L'Edit de Nantes est le plus beau titre de gloire de Henri IV. Pour la première fois fut reconnue la liberté d'un culte dissident dans un Etat catholique; mais il faut avouer que la politique y eut plus de part que la philosophie et que, après comme avant l'Edit, les partisans des doctrines contraires restèrent ennemis. Les huguenots s'indignaient de n'être que tolérés, et n'entendaient pas sans chagrin qualifier leur religion de « prétendue réformée ». L'année même de l'Edit, Du Plessis Mornay publia un Traité de l'institution de l'Eucharistie, pour démontrer que le sacrifice de la messe, l'invocation des saints, le purgatoire, étaient des inventions assez récentes de l'Eglise romaine. Le livre fit scandale et irrita tant de gens que le roi s'en fàcha à son tour.
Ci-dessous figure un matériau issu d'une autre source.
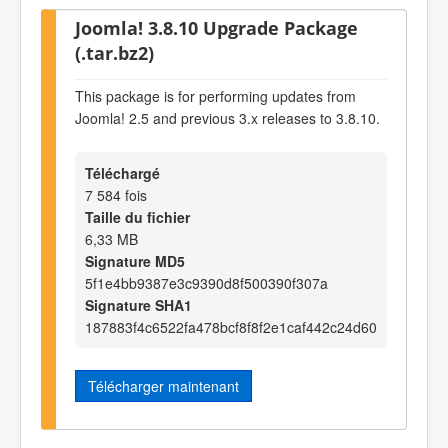
Joomla! 3.8.10 Upgrade Package
(.tar.bz2)
This package is for performing updates from
Joomla! 2.5 and previous 3.x releases to 3.8.10.
Téléchargé
7 584 fois
Taille du fichier
6,33 MB
Signature MD5
5f1e4bb9387e3c9390d8f500390f307a
Signature SHA1
187883f4c6522fa478bcf8f8f2e1caf442c24d60
Télécharger maintenant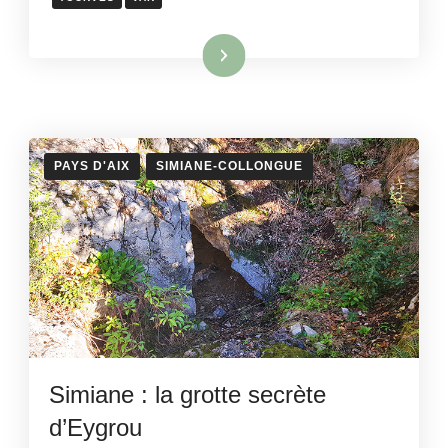
Lire la suite
PAYS D'AIX
SIMIANE-COLLONGUE
Simiane : la grotte secrète
d’Eygrou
Les catholiques voyaient dans la tolérance accordée aux huguenots une véritable impiété, et appelaient de tous leurs vœux le jour où l'unité de la foi serait rétablie dans le royaume. Ils demeuraient attachés à la chimère de l'unité, qui a suscité tant de querelles et de désordres, et dont nos politiques ne paraissent pas encore désabusés. Comme s'il était possible de réduire à l'unanimité les sentiments de millions d'êtres pensants; comme si la conscience pouvait tolérer le moindre joug; comme s'il était nécessaire, ou même simplement avantageux à l'Etat, que tous les citoyens s'accordent à suivre une même religion, ou à n'en suivre

aucune.

Henri IV, tout le premier, n'appliqua pas l'Edit avec une parfaite loyauté. Il laissa tomber en ruines les murailles des places de sûreté; il réduisit arbitrairement de 160.000 à 50.000 écus la solde de leurs garnisons; il manifesta une grande joie de la conversion au catholicisme de quelques grands seigneurs et ne dissimula pas ses préférences politiques pour le catholicisme. Toutefois, tant qu'il vécut, sa forte main suffit à contenir les factions. Mais la France sentait si bien que la paix était, avant tout, l'œuvre personnelle du roi qu'à sa mort elle crut tout remis en question. Il y eut des gens qui moururent de saisissement, en apprenant l'assassinat de Henri IV. Sully crut que la guerre civile allait recommencer et courut s'enfermer à la Bastille ; des gentilshommes de province prirent les armes et mirent leurs châteaux en état.

La rapide organisation de la régence rassura les esprits. Le 25 mai 1610, huit jours après la mort de Henri IV, Marie de Médicis confirma solennellement l'Edit de Nantes, et rien ne parut tout d'abord changé dans l'allure du gouvernement.